━━━━━ Selected extract

# Techno-Tithe: Church Implants Microchips in Members' Right Hands



## tcalbrecht (Dec 10, 2004)

*Techno-Tithe: Church Implants Microchips in Members\' Right Hands*

*CROCKETT'S BLUFF, AR* "“ In a startling collision of modern technology and ministry, Crockett's Bluff Community Church is the first known church in America to use Logitech's biochip technology to receive its weekly tithes and offerings. 

According to last year's church theme - "Be ID'd With CBCC in '03" - the congregation of 15,782 outfitted each member of its flock with a subdermal microchip in the right hand. The device, smaller than a mustard seed, contains the banking information of each worshipper and is scanned by an usher as he or she enters the sanctuary. 

Pastor Bud Caldwell readily admits news of the action is sure to send end times specialists scrambling to rewrite their works of eschatological punditry. "Oh there'll be a buzz for a while. Especially from the Van Impe's. Forgive me for saying this, but it doesn't take much for Rexella to get her prophetic panties in a bunch. If those two were halfway to heaven when credit cards came out, I can only imagine." 

...

Though he's sure to face a firestorm from pre-millennials, the affable Caldwell seems unfazed by the technology's semblance to what eschatologists such as Hal Lindsay and Chuck Missler refer to as the mark of the beast in Revelation 13. "Look, I'm a classic dispensationalist myself, but I see it as a win-win situation. We either continue at the cutting edge of contemporary ministry, or we trigger the rapture and bada bing, we're outta here, brother!"

http://tinyurl.com/3k5rn

[Edited on 10-12-2004 by tcalbrecht]


----------



## VirginiaHuguenot (Dec 10, 2004)

Oh man!


----------



## ReformedWretch (Dec 10, 2004)

And here we go!


----------



## wsw201 (Dec 10, 2004)

Gives new meaning about giving the "right hand of fellowship"


----------



## Ianterrell (Dec 10, 2004)

Strange.


----------



## RamistThomist (Dec 10, 2004)

Why do we even make fun of dispensationalists? They do a good job of it themselves


----------



## Me Died Blue (Dec 10, 2004)

━━━━━━━━━━
━━━━━ Records to use

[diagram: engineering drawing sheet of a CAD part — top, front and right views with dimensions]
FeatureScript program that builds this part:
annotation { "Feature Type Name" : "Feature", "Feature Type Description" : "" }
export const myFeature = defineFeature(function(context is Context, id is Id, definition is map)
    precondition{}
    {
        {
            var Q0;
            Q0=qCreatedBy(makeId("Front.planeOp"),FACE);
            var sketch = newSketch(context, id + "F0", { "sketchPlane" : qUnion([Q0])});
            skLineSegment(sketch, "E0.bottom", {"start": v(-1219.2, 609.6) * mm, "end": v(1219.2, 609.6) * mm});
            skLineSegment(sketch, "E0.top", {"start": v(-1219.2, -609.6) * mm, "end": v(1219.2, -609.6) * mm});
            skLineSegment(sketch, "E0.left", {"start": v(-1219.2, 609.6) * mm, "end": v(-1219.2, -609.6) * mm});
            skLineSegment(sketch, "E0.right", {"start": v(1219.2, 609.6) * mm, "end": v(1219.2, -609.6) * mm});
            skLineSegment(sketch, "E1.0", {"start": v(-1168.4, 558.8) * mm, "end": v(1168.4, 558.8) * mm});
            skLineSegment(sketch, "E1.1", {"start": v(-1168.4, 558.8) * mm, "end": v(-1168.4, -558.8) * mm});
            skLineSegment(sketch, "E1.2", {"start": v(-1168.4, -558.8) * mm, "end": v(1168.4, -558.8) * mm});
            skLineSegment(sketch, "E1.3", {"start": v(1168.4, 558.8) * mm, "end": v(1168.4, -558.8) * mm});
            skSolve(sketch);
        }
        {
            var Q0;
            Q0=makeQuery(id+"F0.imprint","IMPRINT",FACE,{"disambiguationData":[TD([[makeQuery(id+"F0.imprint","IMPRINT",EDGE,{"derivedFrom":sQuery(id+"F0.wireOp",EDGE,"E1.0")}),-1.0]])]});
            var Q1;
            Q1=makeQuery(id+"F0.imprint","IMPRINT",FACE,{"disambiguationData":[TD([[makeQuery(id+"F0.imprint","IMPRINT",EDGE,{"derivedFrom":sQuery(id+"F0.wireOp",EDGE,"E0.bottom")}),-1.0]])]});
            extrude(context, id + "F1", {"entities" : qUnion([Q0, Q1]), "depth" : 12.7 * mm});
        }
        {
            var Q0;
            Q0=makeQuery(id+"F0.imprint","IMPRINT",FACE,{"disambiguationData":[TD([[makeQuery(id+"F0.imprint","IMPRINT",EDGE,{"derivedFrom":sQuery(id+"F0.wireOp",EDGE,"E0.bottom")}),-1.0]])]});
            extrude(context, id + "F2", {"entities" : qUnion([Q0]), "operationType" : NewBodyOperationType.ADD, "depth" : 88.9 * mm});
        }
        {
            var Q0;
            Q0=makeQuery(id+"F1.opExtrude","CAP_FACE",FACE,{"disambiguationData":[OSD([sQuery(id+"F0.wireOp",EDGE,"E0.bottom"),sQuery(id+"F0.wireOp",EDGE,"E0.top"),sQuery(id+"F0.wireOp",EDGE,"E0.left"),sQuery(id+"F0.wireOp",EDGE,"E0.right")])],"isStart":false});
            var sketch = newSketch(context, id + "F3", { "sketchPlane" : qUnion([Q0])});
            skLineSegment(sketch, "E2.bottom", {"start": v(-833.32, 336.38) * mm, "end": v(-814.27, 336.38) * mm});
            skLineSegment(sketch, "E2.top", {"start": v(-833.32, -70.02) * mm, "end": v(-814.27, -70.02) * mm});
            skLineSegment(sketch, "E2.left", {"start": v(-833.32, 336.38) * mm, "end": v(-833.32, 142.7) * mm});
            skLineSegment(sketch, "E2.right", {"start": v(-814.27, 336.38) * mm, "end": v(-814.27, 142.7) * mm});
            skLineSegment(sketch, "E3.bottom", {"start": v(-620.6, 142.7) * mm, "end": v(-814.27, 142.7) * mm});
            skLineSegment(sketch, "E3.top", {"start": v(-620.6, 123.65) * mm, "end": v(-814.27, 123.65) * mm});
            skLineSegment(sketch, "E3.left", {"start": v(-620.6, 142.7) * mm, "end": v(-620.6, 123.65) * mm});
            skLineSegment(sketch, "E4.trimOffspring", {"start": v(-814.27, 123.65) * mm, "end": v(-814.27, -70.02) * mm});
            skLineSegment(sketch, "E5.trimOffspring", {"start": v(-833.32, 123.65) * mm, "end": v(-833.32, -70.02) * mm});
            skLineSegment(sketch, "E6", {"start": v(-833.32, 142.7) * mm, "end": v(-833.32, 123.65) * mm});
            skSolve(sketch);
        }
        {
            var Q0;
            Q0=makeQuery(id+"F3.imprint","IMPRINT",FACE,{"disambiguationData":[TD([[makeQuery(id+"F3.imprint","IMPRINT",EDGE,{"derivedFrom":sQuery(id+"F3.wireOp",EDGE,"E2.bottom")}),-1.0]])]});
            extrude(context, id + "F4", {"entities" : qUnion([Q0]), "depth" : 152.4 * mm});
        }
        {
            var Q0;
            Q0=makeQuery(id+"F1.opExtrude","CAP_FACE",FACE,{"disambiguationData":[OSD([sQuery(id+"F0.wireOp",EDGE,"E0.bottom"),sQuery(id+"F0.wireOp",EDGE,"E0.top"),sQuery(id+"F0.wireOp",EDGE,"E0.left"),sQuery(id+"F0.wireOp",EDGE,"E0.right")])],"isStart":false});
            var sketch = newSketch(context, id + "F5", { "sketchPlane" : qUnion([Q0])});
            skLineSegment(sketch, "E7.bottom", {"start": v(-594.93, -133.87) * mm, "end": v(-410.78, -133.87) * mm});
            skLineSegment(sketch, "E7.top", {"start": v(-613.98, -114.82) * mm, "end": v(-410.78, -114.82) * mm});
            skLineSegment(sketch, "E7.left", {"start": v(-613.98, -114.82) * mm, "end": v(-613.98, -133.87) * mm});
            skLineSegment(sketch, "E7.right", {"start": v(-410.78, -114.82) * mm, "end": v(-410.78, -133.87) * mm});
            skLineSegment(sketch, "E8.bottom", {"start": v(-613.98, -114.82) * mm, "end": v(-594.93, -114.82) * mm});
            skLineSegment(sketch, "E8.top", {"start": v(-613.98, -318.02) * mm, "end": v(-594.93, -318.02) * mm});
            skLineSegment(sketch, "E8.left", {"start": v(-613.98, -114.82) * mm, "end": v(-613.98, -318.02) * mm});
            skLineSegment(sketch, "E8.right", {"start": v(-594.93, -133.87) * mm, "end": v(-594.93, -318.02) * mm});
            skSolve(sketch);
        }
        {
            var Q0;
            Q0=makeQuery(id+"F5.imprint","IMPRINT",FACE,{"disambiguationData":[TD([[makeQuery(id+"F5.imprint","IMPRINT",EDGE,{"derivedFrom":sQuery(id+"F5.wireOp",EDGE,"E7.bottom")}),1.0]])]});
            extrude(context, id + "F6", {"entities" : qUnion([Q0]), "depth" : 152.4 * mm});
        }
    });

━━━━━━━━━━

* _List of tasks_
1 > In the forum thread about the church microchip implants, why does Pastor Caldwell call the technology a win-win situation? Answer in one to three sentences.
2 > From the listing, pull every line containing the string "qUnion".

* _Response list_
1 > Caldwell sees only two possible outcomes, and he welcomes both. Either the church keeps its place at the cutting edge of contemporary ministry, or the chips trigger the rapture and the congregation is taken up.

2 >
            var sketch = newSketch(context, id + "F0", { "sketchPlane" : qUnion([Q0])});
            extrude(context, id + "F1", {"entities" : qUnion([Q0, Q1]), "depth" : 12.7 * mm});
            extrude(context, id + "F2", {"entities" : qUnion([Q0]), "operationType" : NewBodyOperationType.ADD, "depth" : 88.9 * mm});
            var sketch = newSketch(context, id + "F3", { "sketchPlane" : qUnion([Q0])});
            extrude(context, id + "F4", {"entities" : qUnion([Q0]), "depth" : 152.4 * mm});
            var sketch = newSketch(context, id + "F5", { "sketchPlane" : qUnion([Q0])});
            extrude(context, id + "F6", {"entities" : qUnion([Q0]), "depth" : 152.4 * mm});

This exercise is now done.